Records from a data source

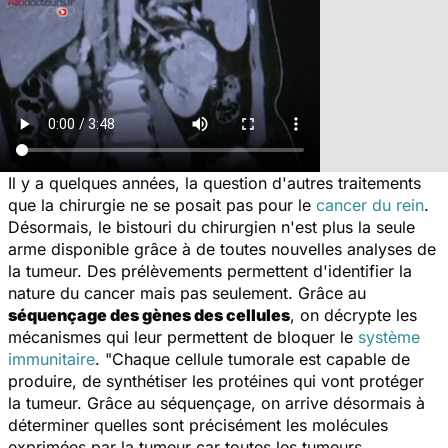
Il y a quelques années, la question d'autres traitements
que la chirurgie ne se posait pas pour le
cancer du rein
.
Désormais, le bistouri du chirurgien n'est plus la seule
arme disponible grâce à de toutes nouvelles analyses de
la tumeur. Des prélèvements permettent d'identifier la
nature du cancer mais pas seulement. Grâce au
séquençage des gènes des cellules
, on décrypte les
mécanismes qui leur permettent de bloquer le
système
immunitaire
. "
Chaque cellule tumorale est capable de
produire, de synthétiser les protéines qui vont protéger
la tumeur. Grâce au séquençage, on arrive désormais à
déterminer quelles sont précisément les molécules
exprimées par la tumeur car toutes les tumeurs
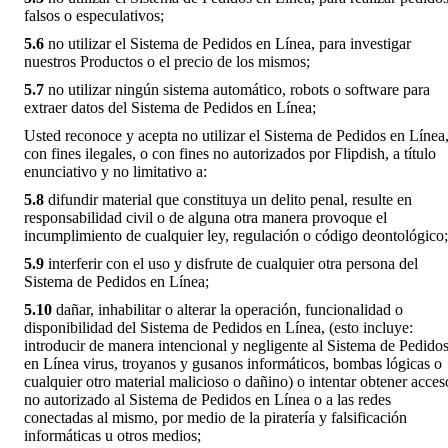
falsos o especulativos;
5.6
no utilizar el Sistema de Pedidos en Línea, para investigar
nuestros Productos o el precio de los mismos;
5.7
no utilizar ningún sistema automático, robots o software para
extraer datos del Sistema de Pedidos en Línea;
Usted reconoce y acepta no utilizar el Sistema de Pedidos en Línea
con fines ilegales, o con fines no autorizados por Flipdish, a título
enunciativo y no limitativo a:
5.8
difundir material que constituya un delito penal, resulte en
responsabilidad civil o de alguna otra manera provoque el
incumplimiento de cualquier ley, regulación o código deontológico;
5.9
interferir con el uso y disfrute de cualquier otra persona del
Sistema de Pedidos en Línea;
5.10
dañar, inhabilitar o alterar la operación, funcionalidad o
disponibilidad del Sistema de Pedidos en Línea, (esto incluye:
introducir de manera intencional y negligente al Sistema de Pedido
en Línea virus, troyanos y gusanos informáticos, bombas lógicas o
cualquier otro material malicioso o dañino) o intentar obtener acces
no autorizado al Sistema de Pedidos en Línea o a las redes
conectadas al mismo, por medio de la piratería y falsificación
informáticas u otros medios;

WHAT IS EXPECTED
Output each entry shown above exactly as it stands, with all pictures removed.

FINAL ANSWER
Il y a quelques années, la question d'autres traitements
que la chirurgie ne se posait pas pour le
cancer du rein
.
Désormais, le bistouri du chirurgien n'est plus la seule
arme disponible grâce à de toutes nouvelles analyses de
la tumeur. Des prélèvements permettent d'identifier la
nature du cancer mais pas seulement. Grâce au
séquençage des gènes des cellules
, on décrypte les
mécanismes qui leur permettent de bloquer le
système
immunitaire
. "
Chaque cellule tumorale est capable de
produire, de synthétiser les protéines qui vont protéger
la tumeur. Grâce au séquençage, on arrive désormais à
déterminer quelles sont précisément les molécules
exprimées par la tumeur car toutes les tumeurs
falsos o especulativos;
5.6
no utilizar el Sistema de Pedidos en Línea, para investigar
nuestros Productos o el precio de los mismos;
5.7
no utilizar ningún sistema automático, robots o software para
extraer datos del Sistema de Pedidos en Línea;
Usted reconoce y acepta no utilizar el Sistema de Pedidos en Línea
con fines ilegales, o con fines no autorizados por Flipdish, a título
enunciativo y no limitativo a:
5.8
difundir material que constituya un delito penal, resulte en
responsabilidad civil o de alguna otra manera provoque el
incumplimiento de cualquier ley, regulación o código deontológico;
5.9
interferir con el uso y disfrute de cualquier otra persona del
Sistema de Pedidos en Línea;
5.10
dañar, inhabilitar o alterar la operación, funcionalidad o
disponibilidad del Sistema de Pedidos en Línea, (esto incluye:
introducir de manera intencional y negligente al Sistema de Pedido
en Línea virus, troyanos y gusanos informáticos, bombas lógicas o
cualquier otro material malicioso o dañino) o intentar obtener acces
no autorizado al Sistema de Pedidos en Línea o a las redes
conectadas al mismo, por medio de la piratería y falsificación
informáticas u otros medios;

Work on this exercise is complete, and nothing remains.